By Thomas Airey 02 March 2019, 12:00AM

Samoa Rugby Union chief executive officer Faleomavaega Vincent Fepulea’i said reports of a new lucrative 12-team World League for international rugby have not been confirmed by World Rugby, but would present a huge challenge for the Union if true.

The New Zealand Herald reported on Thursday that the competition is set to be signed off as early as next month so it can commence in 2020.

With no promotion or relegation of teams beyond that 12, Samoa would be locked out of the top level of international rugby for at least the next 10 years.

Faleomavaega said they and the other Pacific Island unions haven’t been part of any of the  discussions, and are yet to be officially advised of the process or outcomes by World Rugby.

“We’re sitting anxiously waiting to see how it’s going to look for us.

“It all comes down now to what is in it for the Pacific Islands.”

He said the impact on SRU of the competition would be huge if it did go ahead, regardless of whether they can play in that competition or not.

“We acknowledge that World Rugby is intending to create a meaningful global competition, which could be good for the game.

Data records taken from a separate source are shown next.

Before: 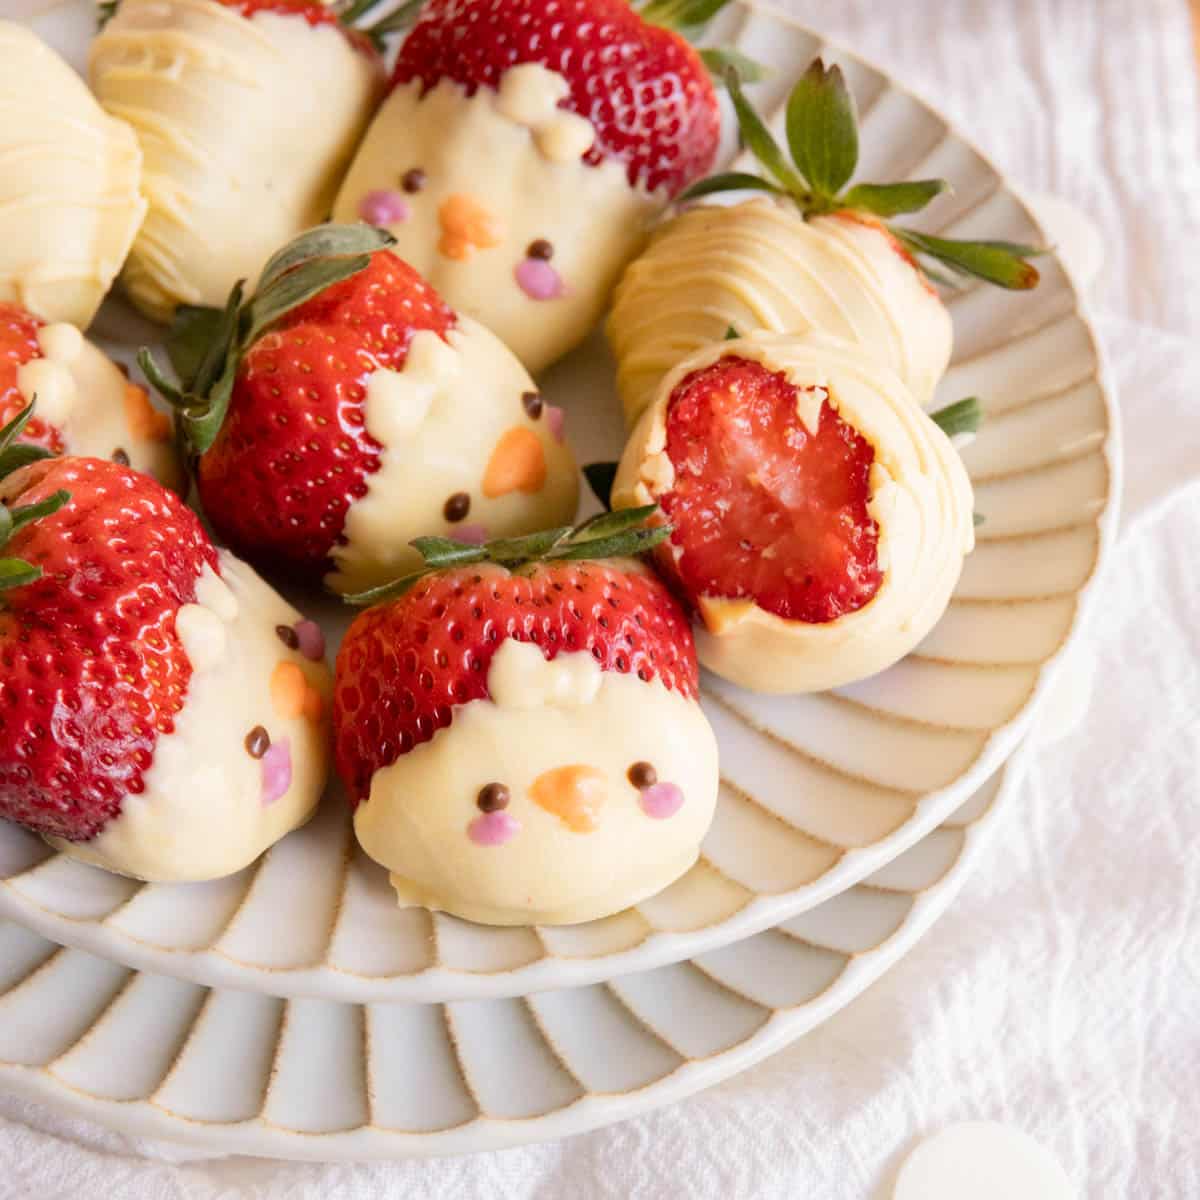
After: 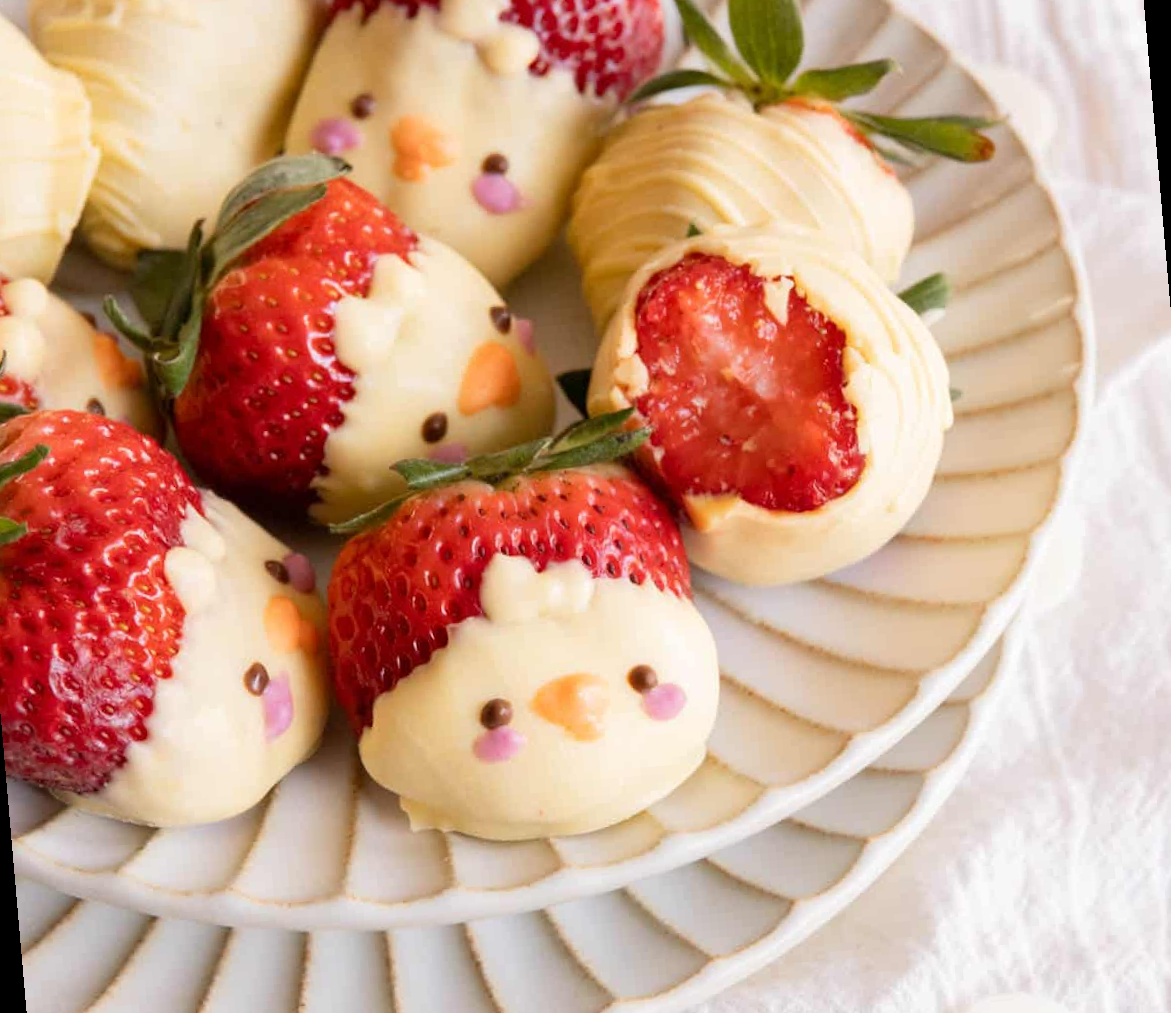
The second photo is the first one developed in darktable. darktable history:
rotate and perspective: rotation -5°, crop left 0.05, crop right 0.952, crop top 0.11, crop bottom 0.89
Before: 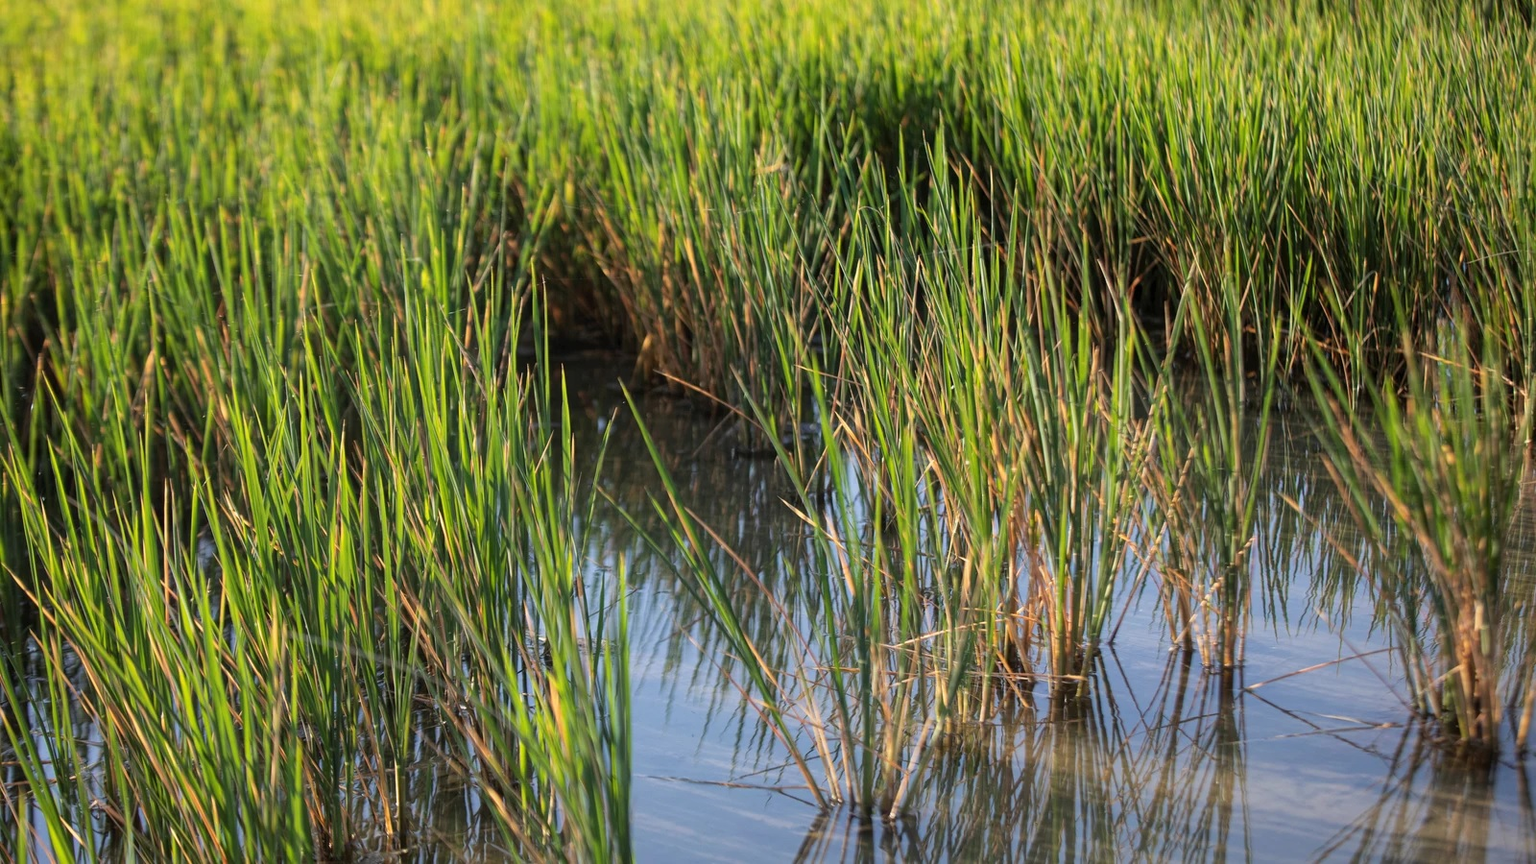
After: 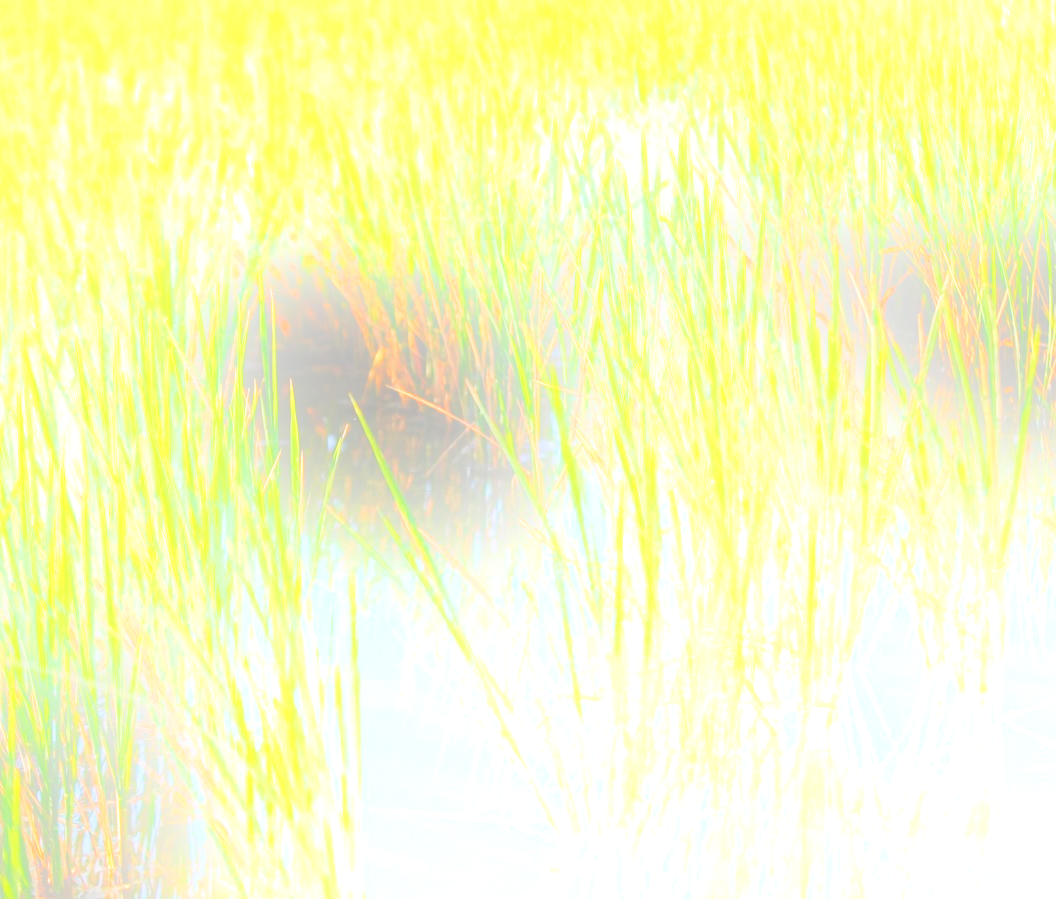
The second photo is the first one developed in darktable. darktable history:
crop and rotate: left 18.442%, right 15.508%
base curve: curves: ch0 [(0, 0) (0.028, 0.03) (0.121, 0.232) (0.46, 0.748) (0.859, 0.968) (1, 1)], preserve colors none
bloom: size 25%, threshold 5%, strength 90%
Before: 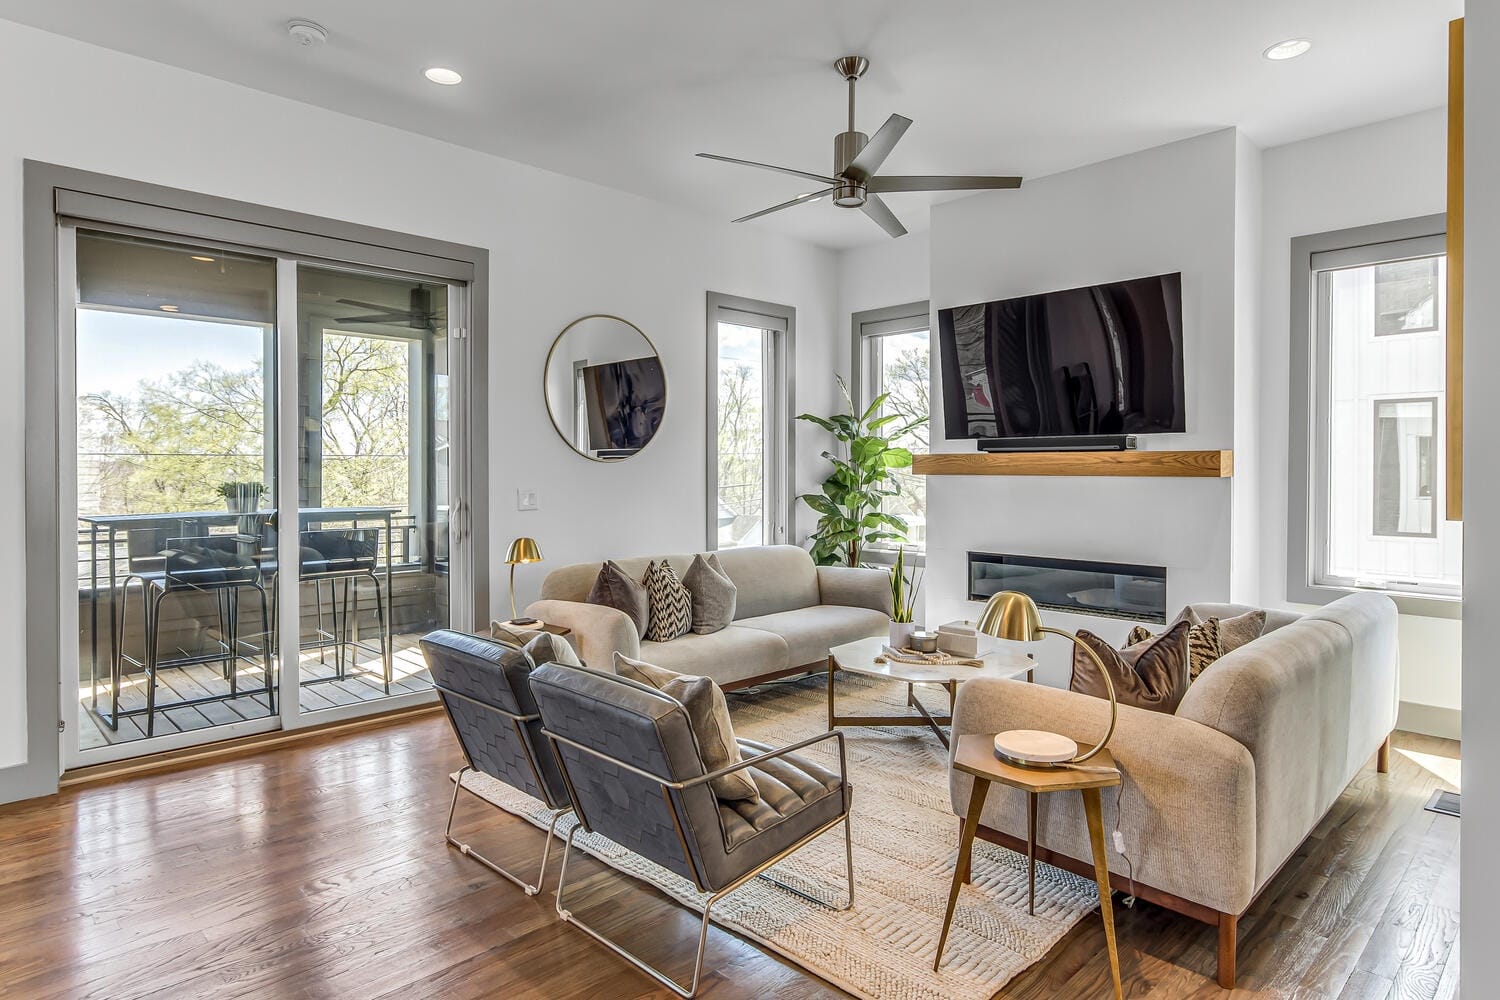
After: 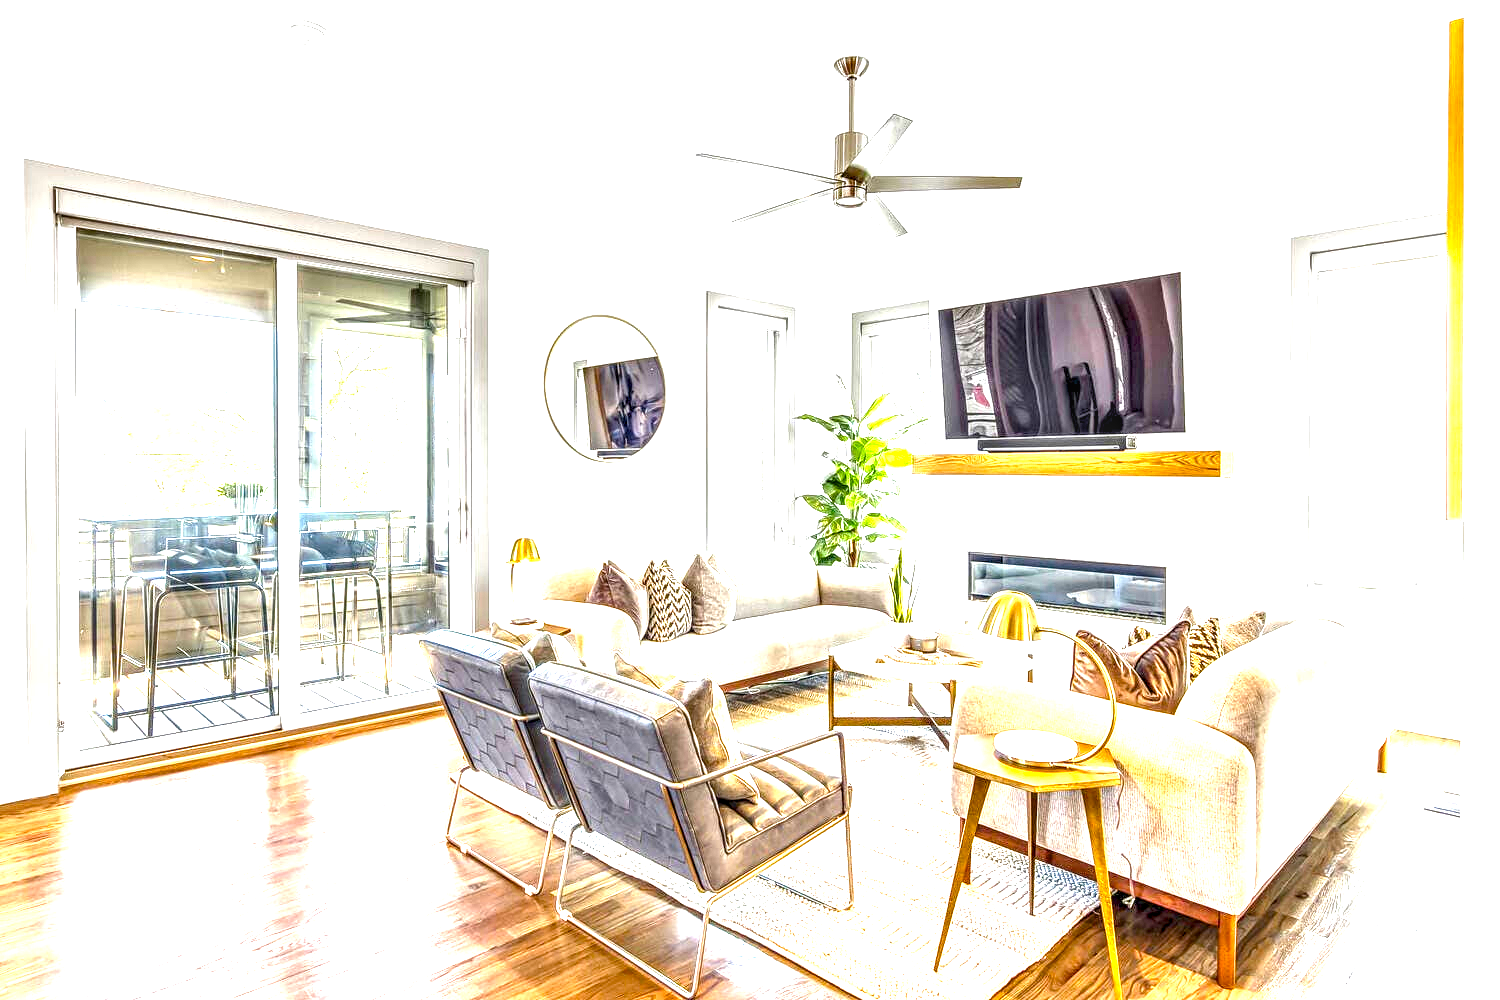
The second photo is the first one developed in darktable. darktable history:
color balance rgb: perceptual saturation grading › global saturation 35.979%, perceptual saturation grading › shadows 35.552%
local contrast: detail 160%
exposure: exposure 2.205 EV, compensate exposure bias true, compensate highlight preservation false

“The commercial benefits in creating that competition and selling broadcast rights to hopefully increase the revenue to be distributed to develop the game around the world.”

However there is no guarantee Samoa would receive any of the revenue created by the World League, which the New Zealand Herald has reported will be backed by an unknown broadcaster that has already offered the 12 teams NZ$10-14 million per year.

Faleomavaega said a promotion/relegation system with a second division featuring the world’s remaining sides could be good.

The prospect of one of those Tier Two sides achieving promotion and the massive payday that comes with it, even for just one season, is one that excites Faleomavaega.

“That would be a game-changer for us.”

To add context, NZ$10 million (WST$17.7 million)is significantly more than the $11 million tala approximate annual budget SRU operates on every year.

“For Samoa, Tonga and Fiji, again it’s a missed opportunity,” said Faleomavaega.

“Our issue has always been to try and get into these big stage tournaments, so that we can gain experience up at that level.”

He said that spotlight also presents opportunities to access commercial revenue deals.

“It’s awfully difficult for us to gain an international sponsor.”

Faleomavaega said they have always tried to do their best to be competitive with minimal financial resources.

“The one thing that separates us, that we’re confident in is we have the resources in players.

“With a bit more resources in terms of money that comes in, we can be very competitive, and we’ve shown that before.”

He said being able to compete against the top rugby nations from more developed economies has always been the challenge since the sport went professional.

“It all comes back to earning more revenue, it’s a numbers game.

“That challenge will never go away until we are given a level playing field in terms of the opportunities for us to compete.”